Text excerpt
_ _ _ _ _

The first outputs are now appearing from ‘Governance Diaries’, a really fascinating new research method that emerged from an initial conversation in a bar in Yangon 4 years ago. If you’re even slightly interested in research, please take a look at this first paper on the emerging methodology, by Miguel Loureiro, Anuradha Joshi, Katrina Barnes and Egídio Chaimite.
What are governance diaries? ‘a cross between a panel survey and ethnographies of marginal households living under conditions of fragility, conflict and violence.’
What question did they seek to answer? ‘under what conditions are citizens likely to undertake collective action to make claims on public institutions? If they don’t undertake collective action, what do they do instead?’
What’s particularly interesting is the settings. 3 ‘fragile, conflict and violence-affected settings (FCVAS)’ so unstable that the paper couldn’t even say their names, rechristening them as ‘Sombodia, Bultan and Makondo’. Research in these places comes with a whole set of additional barriers:
- ‘high levels of insecurity leading to an atmosphere of fear and distrust, restricting the open or easy flow of information between researchers and households;
- cultural, social, and economic constraints, from language barriers to never having engaged with research, to relative position in local hierarchies and status;
- ideological, religious, and political affiliation related barriers, particularly when belonging to minority or powerless groups; as well as
- technical, administrative, and legal obstacles, such as mobility limitations and state regulatory frameworks.’
Given those challenges it is hardly surprising that ‘Most of our current understanding of processes through which poor and marginalised groups get empowered and make successful accountability claims comes from places with relatively stable and effective states.’ But it is highly plausible that things are really different in FCVAS because:
‘in FCVAS, internalisation of fear and repression make collective action and claim making rare, as people learn to self-censor and accept their ‘fate’. Further, such contexts are precisely those where state institutions are weak, fragmented and lack legitimacy, while other non-state actors control territory, claim to represent the population and often provide services. This makes claim making complex, as it is not clear who precisely is seen to be accountable for what. At the same time, both state and non-state actors restrict civic space for claim-making, as such actions are viewed as a threat. Finally, given the uncertainty and flux that people find themselves in, informal channels and networks dominate, and have greater credibility when people are attempting to solve their governance needs.’
How did they do the diaries? ‘choosing field researchers that were as closely linked as possible to the field sites, in an effort to reduce distrust as well as to ensure that the interviews could be conducted in the local language (rather than the national language of the country)’. That involved hiring students and junior faculty to return to their home areas, or in some cases recruiting local CSO staff.

_ _ _ _ _

Request 1
Rewrite the entries as a numbered list with no blank lines. Start at the first entry and continue through the entry containing "37.8.2026: 37.8.2026 -> 87.5.8005".

Material to process
_ _ _ _ _

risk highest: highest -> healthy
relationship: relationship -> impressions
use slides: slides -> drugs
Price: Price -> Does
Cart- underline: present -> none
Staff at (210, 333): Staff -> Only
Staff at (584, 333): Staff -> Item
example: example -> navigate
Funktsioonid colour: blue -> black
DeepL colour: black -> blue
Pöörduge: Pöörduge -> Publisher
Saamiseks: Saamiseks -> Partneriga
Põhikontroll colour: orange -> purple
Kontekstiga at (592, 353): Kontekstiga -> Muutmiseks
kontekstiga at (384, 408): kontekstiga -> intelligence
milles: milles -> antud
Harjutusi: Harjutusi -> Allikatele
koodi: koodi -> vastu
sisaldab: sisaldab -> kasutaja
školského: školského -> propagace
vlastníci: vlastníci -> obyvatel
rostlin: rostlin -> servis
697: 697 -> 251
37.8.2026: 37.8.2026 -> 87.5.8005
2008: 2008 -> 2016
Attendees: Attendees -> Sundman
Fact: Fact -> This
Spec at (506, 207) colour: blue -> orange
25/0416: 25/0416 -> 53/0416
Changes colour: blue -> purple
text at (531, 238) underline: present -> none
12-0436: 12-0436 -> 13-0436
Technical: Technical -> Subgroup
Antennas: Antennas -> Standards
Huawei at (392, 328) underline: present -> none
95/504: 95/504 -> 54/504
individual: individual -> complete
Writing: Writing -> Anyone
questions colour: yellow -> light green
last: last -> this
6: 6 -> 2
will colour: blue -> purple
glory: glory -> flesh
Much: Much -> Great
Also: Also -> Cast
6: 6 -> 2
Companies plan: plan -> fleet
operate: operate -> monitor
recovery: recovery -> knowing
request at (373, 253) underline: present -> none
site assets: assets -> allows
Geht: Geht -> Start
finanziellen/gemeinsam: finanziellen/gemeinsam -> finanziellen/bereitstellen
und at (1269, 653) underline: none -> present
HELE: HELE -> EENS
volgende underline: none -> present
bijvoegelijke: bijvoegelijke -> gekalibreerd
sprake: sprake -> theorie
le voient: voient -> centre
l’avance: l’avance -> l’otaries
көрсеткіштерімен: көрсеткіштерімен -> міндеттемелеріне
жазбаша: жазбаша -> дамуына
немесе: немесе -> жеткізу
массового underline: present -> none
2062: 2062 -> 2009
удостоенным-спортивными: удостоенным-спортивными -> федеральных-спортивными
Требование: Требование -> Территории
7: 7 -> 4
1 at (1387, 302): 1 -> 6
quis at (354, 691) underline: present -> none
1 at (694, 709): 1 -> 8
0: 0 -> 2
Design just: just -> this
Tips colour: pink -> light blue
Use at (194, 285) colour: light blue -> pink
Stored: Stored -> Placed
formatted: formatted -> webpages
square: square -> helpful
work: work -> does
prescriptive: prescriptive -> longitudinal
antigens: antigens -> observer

_ _ _ _ _

Request 2
Print the full governance diaries text word for word.

Reply 1
1. risk highest: highest -> healthy
2. relationship: relationship -> impressions
3. use slides: slides -> drugs
4. Price: Price -> Does
5. Cart- underline: present -> none
6. Staff at (210, 333): Staff -> Only
7. Staff at (584, 333): Staff -> Item
8. example: example -> navigate
9. Funktsioonid colour: blue -> black
10. DeepL colour: black -> blue
11. Pöörduge: Pöörduge -> Publisher
12. Saamiseks: Saamiseks -> Partneriga
13. Põhikontroll colour: orange -> purple
14. Kontekstiga at (592, 353): Kontekstiga -> Muutmiseks
15. kontekstiga at (384, 408): kontekstiga -> intelligence
16. milles: milles -> antud
17. Harjutusi: Harjutusi -> Allikatele
18. koodi: koodi -> vastu
19. sisaldab: sisaldab -> kasutaja
20. školského: školského -> propagace
21. vlastníci: vlastníci -> obyvatel
22. rostlin: rostlin -> servis
23. 697: 697 -> 251
24. 37.8.2026: 37.8.2026 -> 87.5.8005

Reply 2
The first outputs are now appearing from ‘Governance Diaries’, a really fascinating new research method that emerged from an initial conversation in a bar in Yangon 4 years ago. If you’re even slightly interested in research, please take a look at this first paper on the emerging methodology, by Miguel Loureiro, Anuradha Joshi, Katrina Barnes and Egídio Chaimite.
What are governance diaries? ‘a cross between a panel survey and ethnographies of marginal households living under conditions of fragility, conflict and violence.’
What question did they seek to answer? ‘under what conditions are citizens likely to undertake collective action to make claims on public institutions? If they don’t undertake collective action, what do they do instead?’
What’s particularly interesting is the settings. 3 ‘fragile, conflict and violence-affected settings (FCVAS)’ so unstable that the paper couldn’t even say their names, rechristening them as ‘Sombodia, Bultan and Makondo’. Research in these places comes with a whole set of additional barriers:
- ‘high levels of insecurity leading to an atmosphere of fear and distrust, restricting the open or easy flow of information between researchers and households;
- cultural, social, and economic constraints, from language barriers to never having engaged with research, to relative position in local hierarchies and status;
- ideological, religious, and political affiliation related barriers, particularly when belonging to minority or powerless groups; as well as
- technical, administrative, and legal obstacles, such as mobility limitations and state regulatory frameworks.’
Given those challenges it is hardly surprising that ‘Most of our current understanding of processes through which poor and marginalised groups get empowered and make successful accountability claims comes from places with relatively stable and effective states.’ But it is highly plausible that things are really different in FCVAS because:
‘in FCVAS, internalisation of fear and repression make collective action and claim making rare, as people learn to self-censor and accept their ‘fate’. Further, such contexts are precisely those where state institutions are weak, fragmented and lack legitimacy, while other non-state actors control territory, claim to represent the population and often provide services. This makes claim making complex, as it is not clear who precisely is seen to be accountable for what. At the same time, both state and non-state actors restrict civic space for claim-making, as such actions are viewed as a threat. Finally, given the uncertainty and flux that people find themselves in, informal channels and networks dominate, and have greater credibility when people are attempting to solve their governance needs.’
How did they do the diaries? ‘choosing field researchers that were as closely linked as possible to the field sites, in an effort to reduce distrust as well as to ensure that the interviews could be conducted in the local language (rather than the national language of the country)’. That involved hiring students and junior faculty to return to their home areas, or in some cases recruiting local CSO staff.